Which lines in the records below hold the word "down"? Copy each of them.

-------- Data for review --------

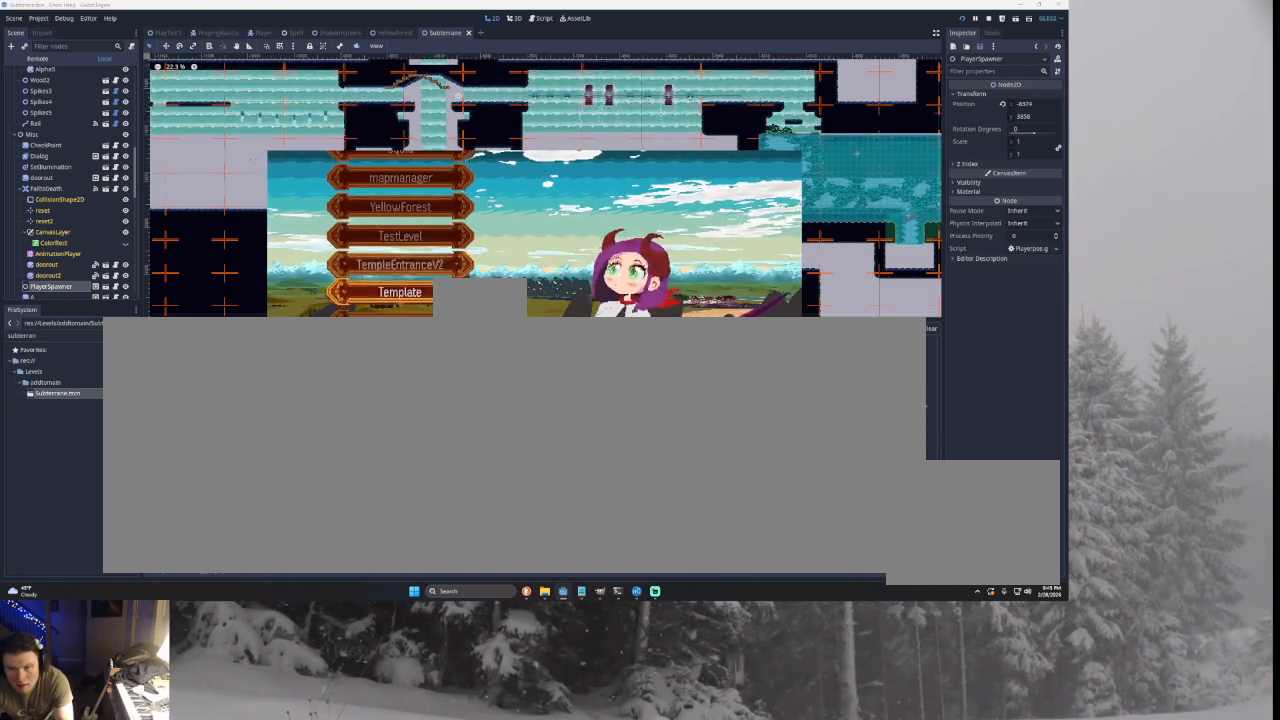
{"buttons": [], "left_stick": "center", "right_stick": "center", "events": [[67, "left_stick", "center"], [133, "left_stick", "up"], [233, "left_stick", "center"], [333, "left_stick", "up"], [467, "left_stick", "center"]]}
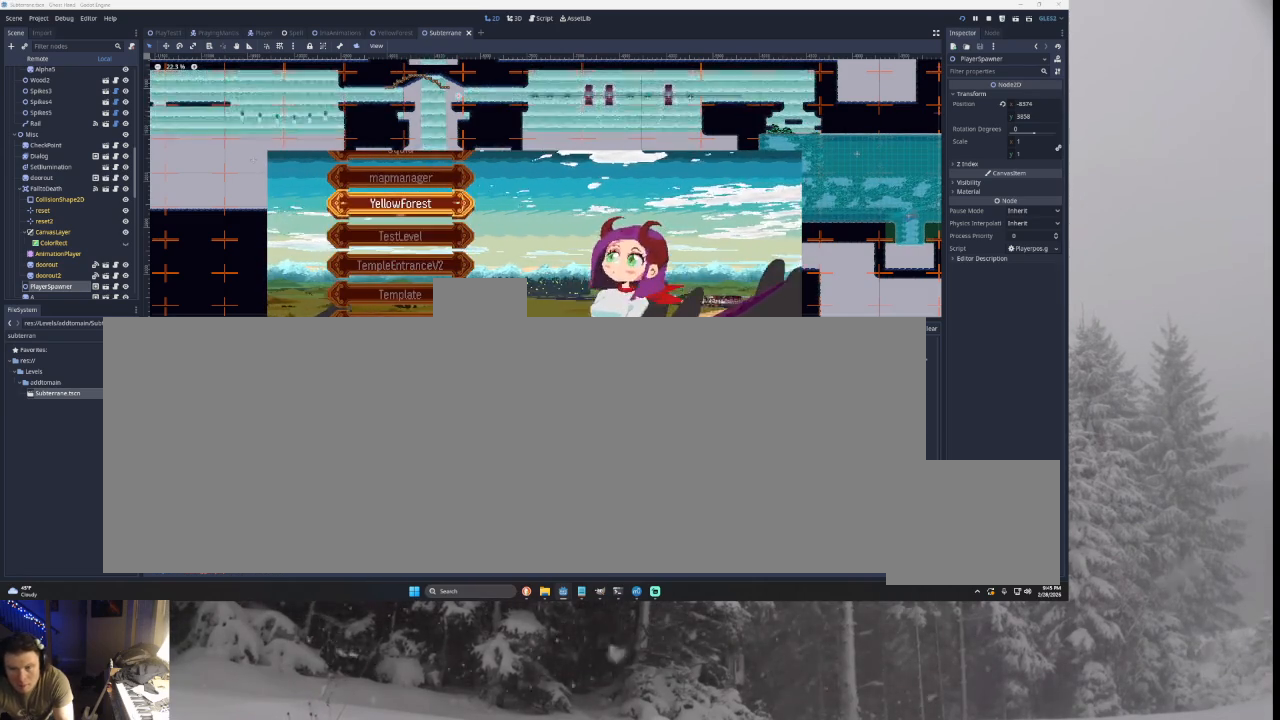
{"buttons": [], "left_stick": "center", "right_stick": "center", "events": [[133, "left_stick", "up"], [233, "left_stick", "center"], [367, "left_stick", "up"], [433, "left_stick", "center"]]}
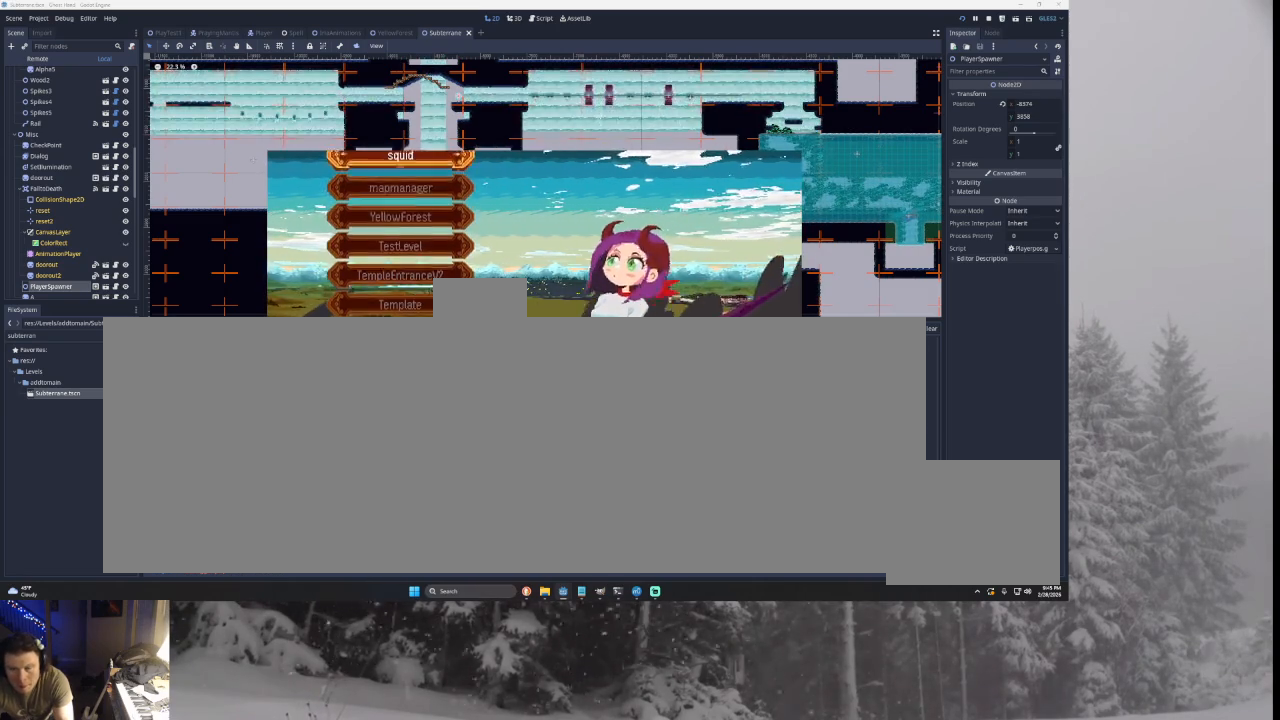
{"buttons": [], "left_stick": "down", "right_stick": "center", "events": [[133, "left_stick", "up"], [233, "left_stick", "center"], [467, "left_stick", "down"]]}
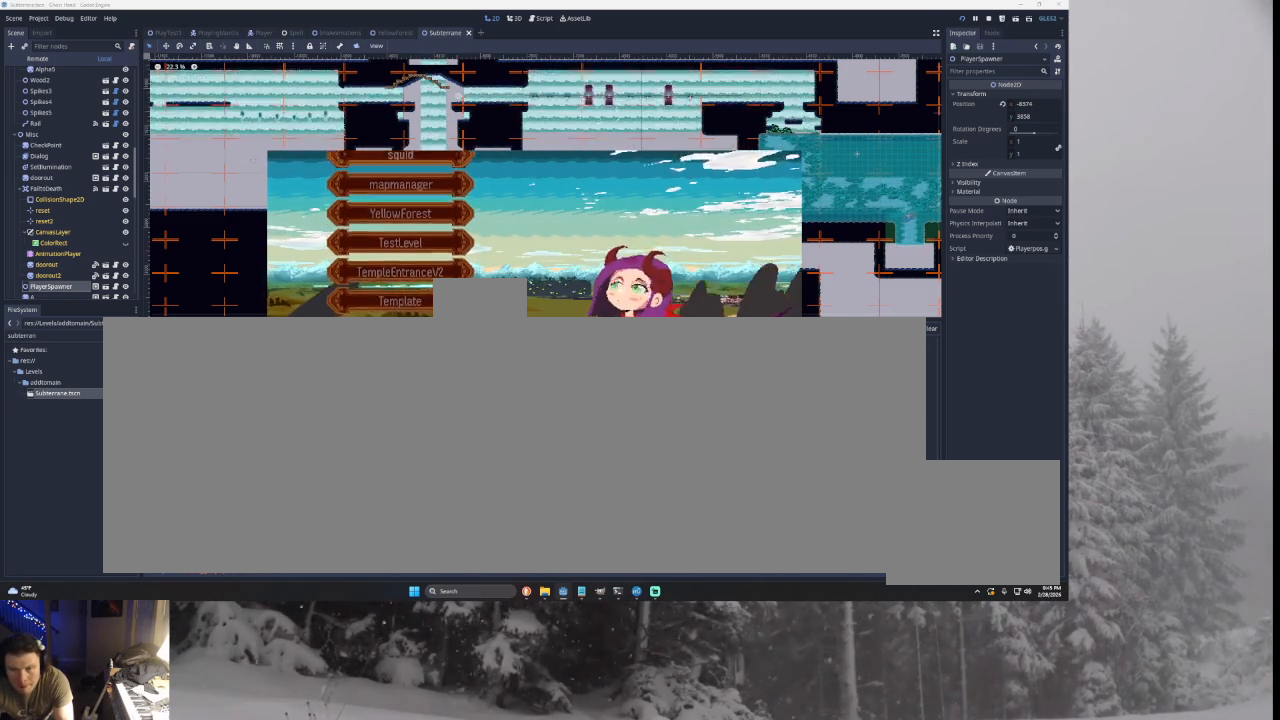
{"buttons": [], "left_stick": "center", "right_stick": "center", "events": [[100, "left_stick", "center"]]}
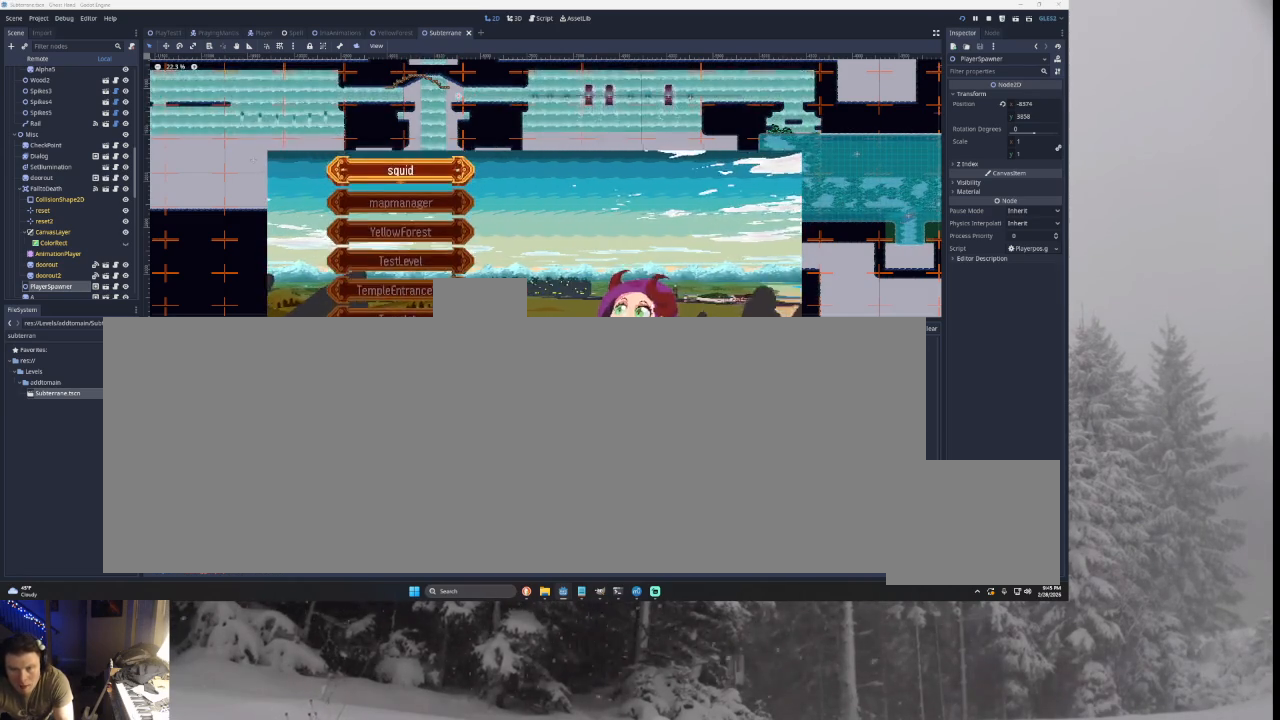
{"buttons": [], "left_stick": "center", "right_stick": "center", "events": [[333, "CIRCLE", "down"], [500, "CIRCLE", "up"]]}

--------

• Response
{"buttons": [], "left_stick": "down", "right_stick": "center", "events": [[133, "left_stick", "up"], [233, "left_stick", "center"], [467, "left_stick", "down"]]}
{"buttons": [], "left_stick": "center", "right_stick": "center", "events": [[333, "CIRCLE", "down"], [500, "CIRCLE", "up"]]}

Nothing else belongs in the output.